> Exercise directions:
Apart from the pictures, every line below is to be set down exactly.

> Data supplied:
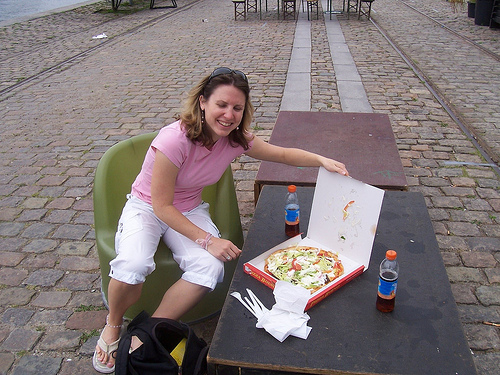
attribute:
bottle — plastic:
[371, 248, 403, 315]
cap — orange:
[384, 245, 398, 264]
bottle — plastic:
[279, 178, 304, 235]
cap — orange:
[281, 182, 298, 196]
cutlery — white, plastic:
[228, 283, 272, 326]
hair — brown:
[175, 61, 260, 150]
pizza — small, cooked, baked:
[265, 246, 341, 291]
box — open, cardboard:
[253, 160, 389, 302]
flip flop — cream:
[80, 319, 125, 372]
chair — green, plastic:
[83, 124, 243, 322]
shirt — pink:
[133, 126, 254, 212]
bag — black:
[121, 312, 204, 368]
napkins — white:
[261, 277, 318, 350]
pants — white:
[111, 198, 225, 285]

> Solution for this problem:
attribute:
bottle — plastic:
[371, 248, 403, 315]
cap — orange:
[384, 245, 398, 264]
bottle — plastic:
[279, 178, 304, 235]
cap — orange:
[281, 182, 298, 196]
cutlery — white, plastic:
[228, 283, 272, 326]
hair — brown:
[175, 61, 260, 150]
pizza — small, cooked, baked:
[265, 246, 341, 291]
box — open, cardboard:
[253, 160, 389, 302]
flip flop — cream:
[80, 319, 125, 372]
chair — green, plastic:
[83, 124, 243, 322]
shirt — pink:
[133, 126, 254, 212]
bag — black:
[121, 312, 204, 368]
napkins — white:
[261, 277, 318, 350]
pants — white:
[111, 198, 225, 285]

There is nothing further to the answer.